The Feelings of a Patient - Ish Tsadik
The Feelings of a Patient
The Feelings of a Patient

Hello to you,

We have known each other for a long time and you know that I live with this disease. You are familiar with many of the symptoms, but there is something that is hard to explain. I am tired. Yes, it sounds strange—in the 21st century, we are all tired all the time—but this is different. It is so difficult to explain, and perhaps that is why I haven’t spoken until now. Your fatigue and mine might have the same name, but it is something else entirely. It doesn’t go away and it affects everything: what I do, how I think, what I feel. When I sleep or rest, it doesn’t mean I will feel more alert afterward. What I do know for certain is that energy is a rare commodity. So rare that I must use it wisely and sparingly.

It is not within my control; it is simply part of the illness. Sometimes it is a result of the medications, or a side effect of the pain. Sometimes it’s because I didn’t sleep enough, eat enough, or drink enough—but usually, it just comes for no reason at all. It is hard for me to talk about it because there is a feeling, not necessarily because of you, that it isn’t “legitimate” to say I’m tired. Because of this, I’ve found many similar excuses like “I don’t feel well” or “my legs hurt,” because I thought those were easier to understand. I didn’t want to hide it; it’s just hard to explain.

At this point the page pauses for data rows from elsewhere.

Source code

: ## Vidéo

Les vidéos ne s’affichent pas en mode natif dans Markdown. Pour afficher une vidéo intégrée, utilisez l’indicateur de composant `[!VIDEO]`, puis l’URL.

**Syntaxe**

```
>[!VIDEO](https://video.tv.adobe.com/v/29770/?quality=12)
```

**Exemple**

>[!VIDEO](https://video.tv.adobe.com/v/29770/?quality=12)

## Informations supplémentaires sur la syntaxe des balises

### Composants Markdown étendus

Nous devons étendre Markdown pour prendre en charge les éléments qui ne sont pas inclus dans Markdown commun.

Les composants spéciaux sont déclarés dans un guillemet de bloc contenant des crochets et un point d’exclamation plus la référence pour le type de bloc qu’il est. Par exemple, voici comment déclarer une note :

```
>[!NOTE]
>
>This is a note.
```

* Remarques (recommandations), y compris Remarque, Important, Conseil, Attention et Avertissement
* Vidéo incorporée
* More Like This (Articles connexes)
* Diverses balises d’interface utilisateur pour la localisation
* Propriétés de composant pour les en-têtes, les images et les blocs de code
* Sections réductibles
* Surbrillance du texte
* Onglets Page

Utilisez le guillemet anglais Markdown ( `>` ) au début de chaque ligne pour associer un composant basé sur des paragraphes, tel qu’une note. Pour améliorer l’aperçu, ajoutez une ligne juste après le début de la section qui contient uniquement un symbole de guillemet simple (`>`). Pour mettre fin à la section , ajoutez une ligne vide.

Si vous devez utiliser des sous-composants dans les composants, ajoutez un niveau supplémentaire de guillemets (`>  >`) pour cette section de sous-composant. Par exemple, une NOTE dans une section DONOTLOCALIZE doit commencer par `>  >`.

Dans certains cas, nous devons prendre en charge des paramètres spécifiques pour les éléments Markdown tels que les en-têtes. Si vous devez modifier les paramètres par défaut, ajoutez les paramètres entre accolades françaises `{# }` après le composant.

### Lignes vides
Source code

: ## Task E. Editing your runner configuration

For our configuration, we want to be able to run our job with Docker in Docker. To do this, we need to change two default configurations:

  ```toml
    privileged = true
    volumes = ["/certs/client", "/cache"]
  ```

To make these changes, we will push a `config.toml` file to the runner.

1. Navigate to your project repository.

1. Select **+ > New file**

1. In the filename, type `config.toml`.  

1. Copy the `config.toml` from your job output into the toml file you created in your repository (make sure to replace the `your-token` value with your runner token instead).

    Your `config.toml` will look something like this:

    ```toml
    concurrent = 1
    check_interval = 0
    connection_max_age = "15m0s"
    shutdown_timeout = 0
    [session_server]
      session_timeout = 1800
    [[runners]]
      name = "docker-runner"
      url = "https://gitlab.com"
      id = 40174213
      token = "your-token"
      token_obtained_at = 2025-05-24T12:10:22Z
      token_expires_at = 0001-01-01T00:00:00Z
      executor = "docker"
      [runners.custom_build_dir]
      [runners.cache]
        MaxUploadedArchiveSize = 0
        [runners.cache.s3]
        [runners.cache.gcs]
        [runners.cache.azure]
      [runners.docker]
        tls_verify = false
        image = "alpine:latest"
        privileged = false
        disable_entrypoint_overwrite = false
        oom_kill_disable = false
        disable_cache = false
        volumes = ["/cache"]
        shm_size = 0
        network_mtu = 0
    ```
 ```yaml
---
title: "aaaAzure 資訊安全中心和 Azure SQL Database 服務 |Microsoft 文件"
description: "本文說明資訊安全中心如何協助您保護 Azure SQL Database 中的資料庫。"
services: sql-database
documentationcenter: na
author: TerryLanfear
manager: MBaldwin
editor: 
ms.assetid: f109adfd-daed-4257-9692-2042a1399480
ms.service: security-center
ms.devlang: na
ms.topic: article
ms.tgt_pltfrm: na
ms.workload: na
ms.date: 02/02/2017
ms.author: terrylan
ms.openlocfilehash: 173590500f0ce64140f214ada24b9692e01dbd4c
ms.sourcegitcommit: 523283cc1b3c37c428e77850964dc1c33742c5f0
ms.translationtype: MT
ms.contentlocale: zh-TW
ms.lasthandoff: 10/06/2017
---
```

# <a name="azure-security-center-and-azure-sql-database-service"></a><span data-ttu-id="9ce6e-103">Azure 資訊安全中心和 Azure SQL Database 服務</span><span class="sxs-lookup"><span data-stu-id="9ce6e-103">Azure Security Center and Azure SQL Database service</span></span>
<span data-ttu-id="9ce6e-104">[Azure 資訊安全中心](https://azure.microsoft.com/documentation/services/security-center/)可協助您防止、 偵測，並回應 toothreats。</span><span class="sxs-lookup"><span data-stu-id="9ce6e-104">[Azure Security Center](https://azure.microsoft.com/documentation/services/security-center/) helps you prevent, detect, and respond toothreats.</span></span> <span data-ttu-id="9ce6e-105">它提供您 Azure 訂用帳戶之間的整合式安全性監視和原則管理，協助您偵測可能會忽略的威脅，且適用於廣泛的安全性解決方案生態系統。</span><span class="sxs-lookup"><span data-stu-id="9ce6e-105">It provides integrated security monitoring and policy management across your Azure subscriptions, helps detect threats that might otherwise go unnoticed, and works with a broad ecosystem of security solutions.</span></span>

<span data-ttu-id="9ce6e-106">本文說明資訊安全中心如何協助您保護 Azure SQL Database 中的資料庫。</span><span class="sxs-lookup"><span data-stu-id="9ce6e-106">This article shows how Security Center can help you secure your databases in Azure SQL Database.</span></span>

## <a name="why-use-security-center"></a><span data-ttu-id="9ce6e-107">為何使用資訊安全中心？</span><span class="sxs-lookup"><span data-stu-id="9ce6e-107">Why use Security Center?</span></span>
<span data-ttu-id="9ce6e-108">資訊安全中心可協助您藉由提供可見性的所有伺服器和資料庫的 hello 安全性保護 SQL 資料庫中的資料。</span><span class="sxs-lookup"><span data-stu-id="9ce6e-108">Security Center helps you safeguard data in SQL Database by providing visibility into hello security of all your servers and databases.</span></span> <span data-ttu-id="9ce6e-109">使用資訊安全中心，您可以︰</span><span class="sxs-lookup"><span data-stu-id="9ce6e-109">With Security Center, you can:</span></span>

You cannot imagine how I see things, how I analyze actions that need to be done. Someone who doesn’t suffer from fatigue is blind to all the actions that happen automatically, but for me, every movement consumes energy. Preparing food means thinking about it and planning: getting up from the couch and walking to the kitchen, opening the fridge, taking out the utensils (and even then, the plan is to make whatever requires the least energy), starting to chop, to cook—heating is the worst because heat only worsens the fatigue. You probably didn’t notice, but everything is done while standing; yes, standing wastes my energy. I just hope everything goes smoothly, that I don’t forget something in the fridge and have to go back, that everything goes according to plan so I don’t have to stand too long, and that there aren’t those packages that don’t open easily—at that moment, I’d give a prison sentence to whoever manufactured them. Cleaning the dishes or the counter? I certainly won’t deal with that, but putting back what must go in the fridge—there is no choice. I’ll sit down to eat, but it doesn’t end there. You might not notice, but eating consumes energy: lifting, cutting, chewing. That’s just the beginning. Now comes the breakdown and digestion; in my body, everything is felt. Sometimes I can see in my mind’s eye how my energy clock is running out. I finish the meal with the last grains of energy; there have been cases where the clock caught up to me and I quit before I was full. Afterward, it’s only the bed—I can compromise on the couch—but you can forget about clearing the plate. That’s it, it’s over! I know everyone is a bit more tired after eating and it’s that time of day when tension drops, but I feel like I’ve finished a marathon, only in my humble home there is no podium and no medals. All I wanted was for people not to think I’m lazy or egoistic; the fatigue simply overwhelms me.

This is why I have less desire to host or go out; it requires so much energy. But I don’t want to be alone. I stayed who I am, just more tired. Our plans need to take this into account and be more flexible. It could be that I’ll want to sit, rest, maybe lie down. I probably won’t join long walks—you know what, I likely won’t join them at all. But I can travel, sit, join for meals. Tell me how it was, because these trips are just an excuse to be together, and I don’t want to give that up. I have no problem giving up on a photo from the mountaintop or dipping my feet in the stream, but being with you, sitting, sharing, talking—that is the most important thing.

It’s probably still hard to understand. You know, I don’t fully understand it myself; it just lands on you. Don’t overthink it too much—ask me and I’ll tell you I’m tired. Suggest I sit or lie down and we’ll continue as usual. Now that you are familiar with the fatigue, you will surely see for yourself how it affects me. I hope you understand.